PROBLEM DETAILS
Transcribe, word for word and without additions, each line below from the one containing "left shoulder: (690, 447)" through the one containing "left knee: (54, 182)", both ends included.

THE RECORDS
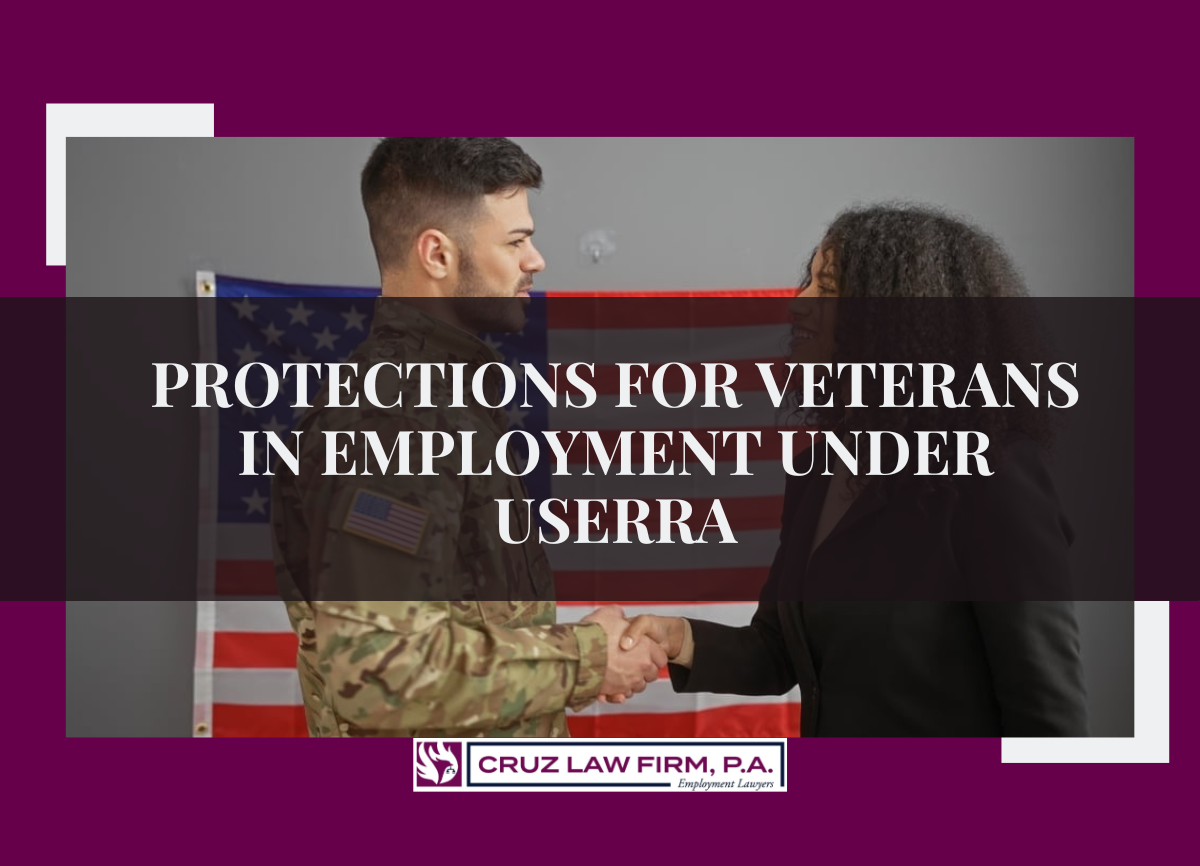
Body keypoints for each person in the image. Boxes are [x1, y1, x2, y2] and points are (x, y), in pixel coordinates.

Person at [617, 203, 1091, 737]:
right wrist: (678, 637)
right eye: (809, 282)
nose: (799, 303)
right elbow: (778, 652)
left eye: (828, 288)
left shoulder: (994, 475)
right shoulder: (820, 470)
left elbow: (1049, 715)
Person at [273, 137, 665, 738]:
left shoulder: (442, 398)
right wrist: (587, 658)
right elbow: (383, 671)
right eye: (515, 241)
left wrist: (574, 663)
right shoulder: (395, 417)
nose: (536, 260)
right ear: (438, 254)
* * *
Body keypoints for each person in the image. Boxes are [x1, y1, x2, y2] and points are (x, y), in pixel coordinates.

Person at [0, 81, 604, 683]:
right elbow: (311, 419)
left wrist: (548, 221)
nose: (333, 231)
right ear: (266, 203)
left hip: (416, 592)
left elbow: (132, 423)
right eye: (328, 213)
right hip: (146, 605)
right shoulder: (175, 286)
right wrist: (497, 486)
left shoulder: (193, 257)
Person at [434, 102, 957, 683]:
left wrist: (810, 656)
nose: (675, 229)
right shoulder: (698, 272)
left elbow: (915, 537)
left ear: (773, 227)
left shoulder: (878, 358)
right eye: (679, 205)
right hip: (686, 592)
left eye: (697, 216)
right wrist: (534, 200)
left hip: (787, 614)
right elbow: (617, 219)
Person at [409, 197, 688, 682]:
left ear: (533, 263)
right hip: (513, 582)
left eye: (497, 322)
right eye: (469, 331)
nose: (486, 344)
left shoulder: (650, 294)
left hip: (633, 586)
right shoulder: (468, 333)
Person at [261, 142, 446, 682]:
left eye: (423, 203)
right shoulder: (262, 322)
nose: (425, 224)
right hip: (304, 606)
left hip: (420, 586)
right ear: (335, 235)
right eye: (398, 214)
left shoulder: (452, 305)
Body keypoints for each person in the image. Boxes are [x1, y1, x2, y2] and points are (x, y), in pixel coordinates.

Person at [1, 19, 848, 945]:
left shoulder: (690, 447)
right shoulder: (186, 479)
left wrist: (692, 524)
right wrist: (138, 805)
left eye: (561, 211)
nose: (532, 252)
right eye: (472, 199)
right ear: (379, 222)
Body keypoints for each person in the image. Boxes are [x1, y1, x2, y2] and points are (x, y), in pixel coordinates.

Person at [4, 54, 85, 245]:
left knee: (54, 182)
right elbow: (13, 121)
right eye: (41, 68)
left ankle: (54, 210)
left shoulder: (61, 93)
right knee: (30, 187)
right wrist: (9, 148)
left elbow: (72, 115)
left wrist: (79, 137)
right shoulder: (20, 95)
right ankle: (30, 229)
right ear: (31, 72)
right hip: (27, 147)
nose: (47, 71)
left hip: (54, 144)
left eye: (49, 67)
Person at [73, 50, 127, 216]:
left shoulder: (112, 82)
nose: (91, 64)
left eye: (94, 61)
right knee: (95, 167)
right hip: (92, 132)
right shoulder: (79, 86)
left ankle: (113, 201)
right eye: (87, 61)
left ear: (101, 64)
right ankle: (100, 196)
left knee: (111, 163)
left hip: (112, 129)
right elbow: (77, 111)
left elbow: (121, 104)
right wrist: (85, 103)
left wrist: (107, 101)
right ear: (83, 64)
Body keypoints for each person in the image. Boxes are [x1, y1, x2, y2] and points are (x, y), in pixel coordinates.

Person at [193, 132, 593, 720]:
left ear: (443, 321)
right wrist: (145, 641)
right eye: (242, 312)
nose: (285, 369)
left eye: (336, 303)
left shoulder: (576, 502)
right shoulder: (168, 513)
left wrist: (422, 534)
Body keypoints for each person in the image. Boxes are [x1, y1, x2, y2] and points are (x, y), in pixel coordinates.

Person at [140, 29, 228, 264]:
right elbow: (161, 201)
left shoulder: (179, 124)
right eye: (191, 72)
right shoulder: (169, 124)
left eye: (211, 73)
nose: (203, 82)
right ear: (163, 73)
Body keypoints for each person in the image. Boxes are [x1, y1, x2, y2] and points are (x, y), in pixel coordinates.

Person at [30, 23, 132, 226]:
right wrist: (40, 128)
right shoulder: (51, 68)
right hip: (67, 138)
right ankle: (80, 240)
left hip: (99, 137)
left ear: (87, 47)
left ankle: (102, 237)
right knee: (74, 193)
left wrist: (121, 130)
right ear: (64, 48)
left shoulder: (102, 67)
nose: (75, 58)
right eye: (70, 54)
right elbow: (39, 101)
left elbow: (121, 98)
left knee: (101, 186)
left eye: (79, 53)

ANSWER BOX
left shoulder: (690, 447)
right shoulder: (186, 479)
left wrist: (692, 524)
right wrist: (138, 805)
left eye: (561, 211)
nose: (532, 252)
right eye: (472, 199)
right ear: (379, 222)
Body keypoints for each person in the image. Boxes are [x1, y1, x2, y2] and points are (x, y), in pixel coordinates.

Person at [4, 54, 85, 245]:
left knee: (54, 182)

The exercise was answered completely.